During the recent market dip to $98,000**, this cohort largely held firm. However, analysts warn that if prices fall below **$93,000, it could trigger a wave of capitulation.

“The range between $98,000 and $93,000 is critical,” Glassnode noted in its Week Onchain report. “As long as price remains above this zone, the bull market structure stays intact.

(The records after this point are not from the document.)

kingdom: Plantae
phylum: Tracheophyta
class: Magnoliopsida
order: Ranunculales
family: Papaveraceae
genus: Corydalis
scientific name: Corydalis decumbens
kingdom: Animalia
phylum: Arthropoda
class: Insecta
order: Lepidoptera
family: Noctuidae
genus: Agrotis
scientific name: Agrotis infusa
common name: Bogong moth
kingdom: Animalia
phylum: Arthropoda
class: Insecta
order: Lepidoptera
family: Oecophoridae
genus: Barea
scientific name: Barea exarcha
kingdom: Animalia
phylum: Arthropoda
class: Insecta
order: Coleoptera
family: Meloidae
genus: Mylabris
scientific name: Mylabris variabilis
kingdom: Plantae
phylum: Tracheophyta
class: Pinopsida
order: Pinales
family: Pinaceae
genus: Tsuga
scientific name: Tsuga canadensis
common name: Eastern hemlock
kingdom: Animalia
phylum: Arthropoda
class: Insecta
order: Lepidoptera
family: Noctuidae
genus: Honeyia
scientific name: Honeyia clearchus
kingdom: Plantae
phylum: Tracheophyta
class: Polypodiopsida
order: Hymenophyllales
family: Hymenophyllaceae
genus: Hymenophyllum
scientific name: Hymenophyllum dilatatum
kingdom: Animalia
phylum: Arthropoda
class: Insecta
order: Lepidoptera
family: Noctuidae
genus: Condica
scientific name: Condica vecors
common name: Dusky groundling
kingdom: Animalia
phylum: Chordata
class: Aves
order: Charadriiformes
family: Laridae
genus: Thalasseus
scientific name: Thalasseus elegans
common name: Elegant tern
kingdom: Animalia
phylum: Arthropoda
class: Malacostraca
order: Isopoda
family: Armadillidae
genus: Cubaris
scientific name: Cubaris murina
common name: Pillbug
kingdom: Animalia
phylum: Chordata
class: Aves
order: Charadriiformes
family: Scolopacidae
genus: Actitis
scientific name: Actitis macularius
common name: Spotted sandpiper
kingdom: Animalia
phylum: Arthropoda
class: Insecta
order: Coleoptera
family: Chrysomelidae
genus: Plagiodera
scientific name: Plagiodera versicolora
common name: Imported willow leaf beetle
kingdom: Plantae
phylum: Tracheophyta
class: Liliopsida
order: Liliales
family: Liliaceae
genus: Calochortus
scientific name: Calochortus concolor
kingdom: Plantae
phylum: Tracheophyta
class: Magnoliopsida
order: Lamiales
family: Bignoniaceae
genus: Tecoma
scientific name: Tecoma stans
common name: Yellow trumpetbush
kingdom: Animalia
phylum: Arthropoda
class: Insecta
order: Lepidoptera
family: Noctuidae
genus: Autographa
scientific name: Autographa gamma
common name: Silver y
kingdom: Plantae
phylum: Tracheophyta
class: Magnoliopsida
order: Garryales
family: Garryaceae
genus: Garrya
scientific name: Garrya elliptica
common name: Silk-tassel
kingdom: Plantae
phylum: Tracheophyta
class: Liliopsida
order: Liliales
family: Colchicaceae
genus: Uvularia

A sustained break below could accelerate selling pressure from stressed short-term holders.”

This dynamic creates a clear line in the sand: $93,000 is not just a number—it’s a psychological and financial threshold that could determine whether the market consolidates or corrects deeper.

Why This Accumulation Wave Matters

The current accumulation trend by long-term holders reflects several powerful market forces:

These factors combine to create a more resilient market structure—one less prone to dramatic crashes and more capable of sustaining higher price levels over time.


Frequently Asked Questions (FAQ)

Q: What defines a Bitcoin long-term holder (LTH)?
A: A long-term holder is an entity that has not moved their Bitcoin for at least six months. This behavior indicates strong conviction and a reduced likelihood of selling during short-term volatility.

Q: Why is the 800K BTC monthly accumulation significant?
A: It’s the largest 30-day increase in LTH supply ever recorded. Such accumulation has historically preceded major price rallies, making it a strong bullish signal.

Q: What happens if Bitcoin drops below $93,000?
A: A sustained drop below $93,000 could trigger selling from short-term holders who bought near recent highs, potentially leading to deeper corrections. However, long-term support remains strong above $95,000.

Q: How do on-chain metrics help predict price movements?
A: On-chain data reveals real-time investor behavior—such as accumulation, spending, and holding patterns—providing insights into market sentiment and potential turning points.

Q: Is Bitcoin becoming less volatile due to long-term holding?
A: Yes. As more supply is held long-term, circulating liquidity decreases, which can reduce volatility and create more stable price appreciation over time.

Q: Can retail investors benefit from this trend?
A: Absolutely. Understanding on-chain trends helps retail investors align with smart money. Holding through volatility and focusing on long-term fundamentals can lead to better outcomes.


👉 Join the growing community of informed investors tracking real-time on-chain trends.

Conclusion

The current wave of Bitcoin accumulation by long-term holders is more than just a data point—it’s a structural shift in how investors view digital assets. With record inflows into cold storage, shrinking circulating supply, and clear support levels forming between $93,000 and $107,000, the foundation for sustained growth appears solid.

While short-term fluctuations will always occur, the dominance of holding behavior over selling suggests that Bitcoin’s market maturity is deepening. For investors, this means greater resilience, stronger support zones, and potentially higher price ceilings in the cycles ahead.

As on-chain data continues to illuminate market truths beyond headlines and hype, one message is clear: the smartest move might just be to hold.